Hubo un tiempo (pero no hace tanto) en que conectarse a internet era casi un ritual, el chillido del módem marcaba el inicio de una travesía digital que nos llevaba a páginas estáticas, textos planos y fotografías que tardaban siglos en cargar, era la Web 1.0, la internet que solo hablaba en una dirección “de las empresas a los usuarios”.
En aquellos días, la red era una gran biblioteca de páginas planas. Entrábamos a consultar información, como si hojearamos una enciclopedia infinita, visitamos sitios como Yahoo! para leer, no para conversar. No existían los comentarios, los “me gusta” ni los perfiles personales, éramos observadores pasivos en una red que apenas nos conocía, para compartir tus ideas, tenías que aprender a escribir en HTML o tener un pequeño espacio en un foro.
Esa primera versión del internet nos conectó por primera vez con el mundo y nos mostró el poder de la información, la promesa de un nuevo universo digital que apenas comenzaba a tomar forma. Con la llegada de la Web 2.0, la historia cambió para siempre y el Internet dejó de ser un escaparate y se convirtió en una plaza pública, ya no solo leíamos, empezamos a escribir, comentar, compartir y crear.
Nacieron los blogs, las redes sociales y las plataformas colaborativas, sitios como MySpace, Facebook, YouTube o Wikipedia convirtieron a cada usuario en un creador de contenido, la comunicación dejó de ser vertical y se volvió horizontal “la época dorada del internet social el momento en que todos nos sentimos protagonistas del mundo digital”.
Luego vino la Web 3.0, también llamada la web inteligente, la que nos permitió hablar, nos empezó a escuchar y a comprender. Los algoritmos aprendieron de nosotros: nuestros gustos, nuestros hábitos, incluso nuestras emociones, ya no hacía falta escribir “restaurantes cerca de mí”; bastaba abrir el mapa y las sugerencias aparecían solas, Google ya no solo buscaba palabras, interpretaba significados.
En esta etapa nacieron los asistentes virtuales, el Internet de las Cosas y la personalización total. Cada usuario tenía su propio internet. Las plataformas sabían qué queríamos ver antes de que lo pidiéramos. Netflix nos recomendaba series que parecían hechas a nuestra medida, Spotify armaba listas según nuestro estado de ánimo, y Amazon predecía nuestras próximas compras.
Y ahora, mientras lees estas líneas, estamos entrando a la era de la Web 4.0, una etapa que promete fusionar la inteligencia artificial, la realidad aumentada y los mundos virtuales en un ecosistema que no solo reacciona, sino que siente y predice.

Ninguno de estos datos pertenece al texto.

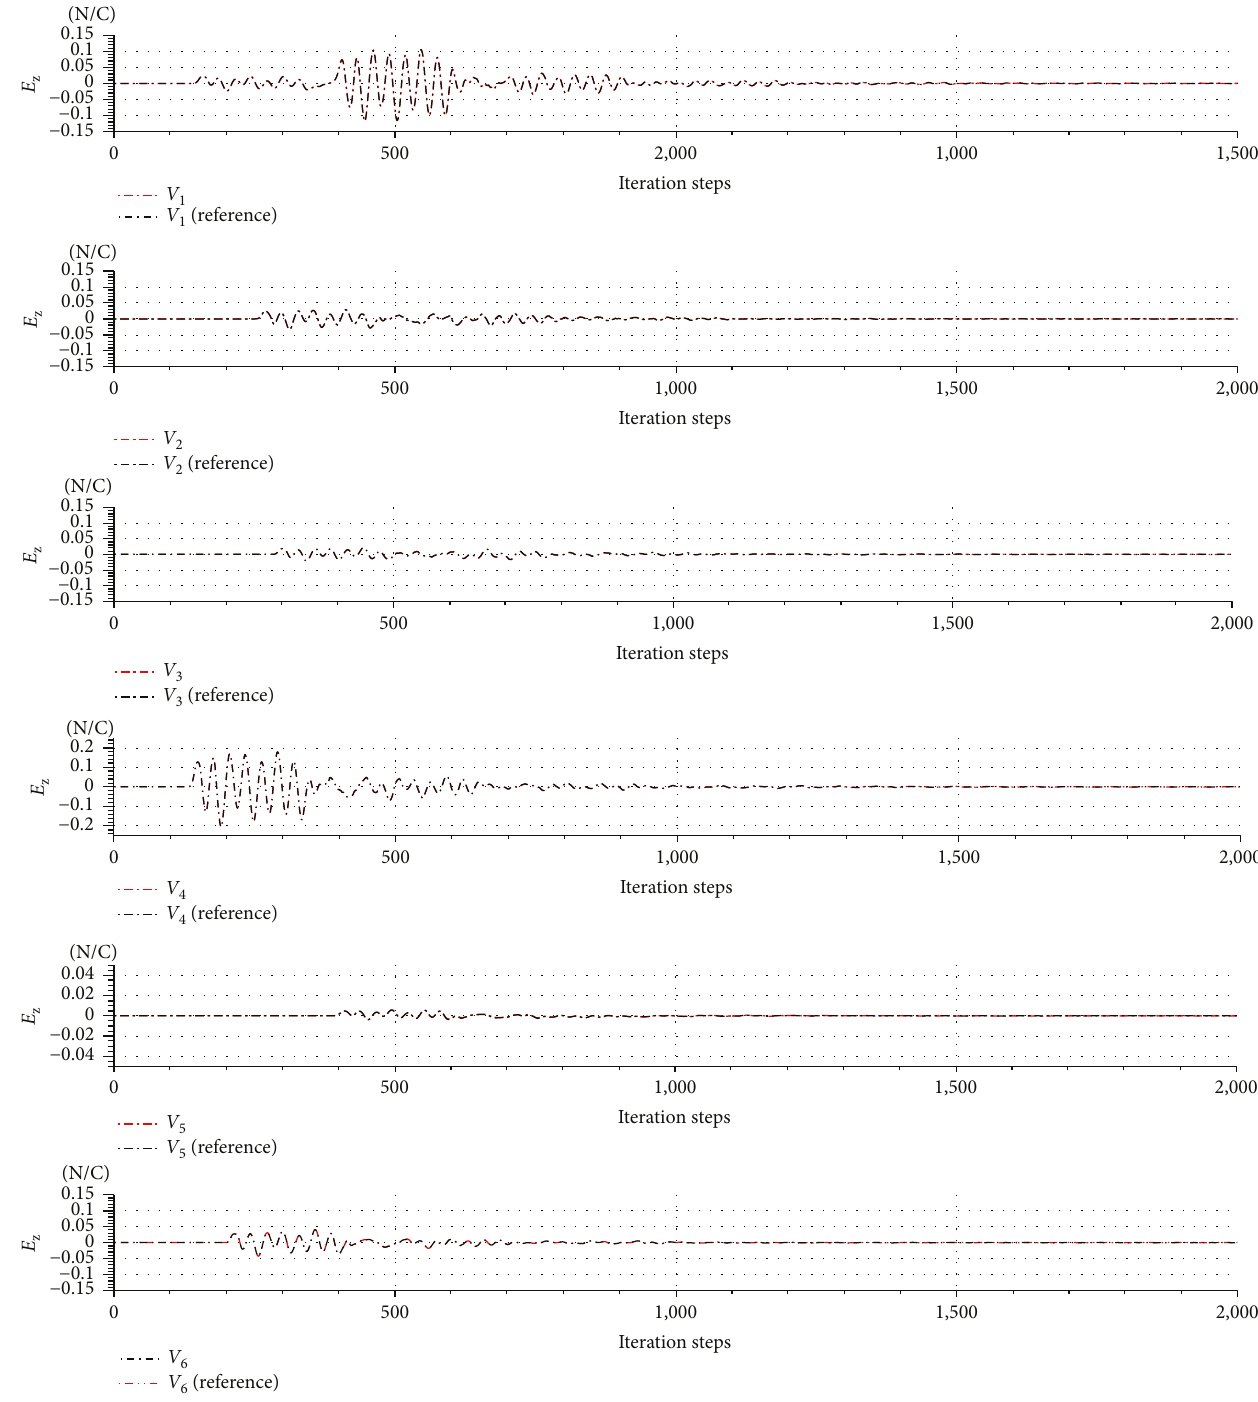
Figure 11: Behaviour of electromagnetic fi eld in the viewers of interest, for the parabolic plate experiment. No distinguishable di ff erence can be observed between the CPML and the reference solutions. We observe an excellent wave absorption without presenting spurious re fl ected waves. The simulation lasted for 1160 time steps, and the source was turned o ff at n = 580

Esta web no se limita a darnos información ni a adaptarse a nosotros, interactúa en tiempo real con nuestras emociones, gestos y decisiones, los chatbots ya no solo responden, sino que entienden el tono de tu voz o el contexto de tus palabras. Los espacios digitales se vuelven inmersivos, no navegamos en internet, vivimos dentro de él.
El metaverso y la inteligencia artificial generativa son apenas los primeros pasos, la creatividad humana y la inteligencia artificial trabajan juntas para diseñar nuevas realidades, pero este avance también nos plantea preguntas éticas: ¿Hasta qué punto queremos que el internet “sienta” por nosotros?
La evolución de la web refleja, en el fondo, nuestra propia evolución como sociedad. Pasamos de leer a interactuar, de interactuar a personalizar, y ahora a experimentar. Cada etapa ha transformado la manera en que aprendemos, trabajamos y nos relacionamos, la Web 1.0 nos enseñó a buscar, la 2.0, a compartir, la 3.0, a conectar inteligencias y la 4.0 nos está enseñando a sentir el mundo digital como una extensión de nosotros mismos, quizá la próxima versión de la web no solo sea más inteligente o más inmersiva, tal vez sea más humana y entonces, por fin, el internet habrá cumplido su verdadera promesa no solo acercarnos al conocimiento, sino también acercarnos entre nosotros.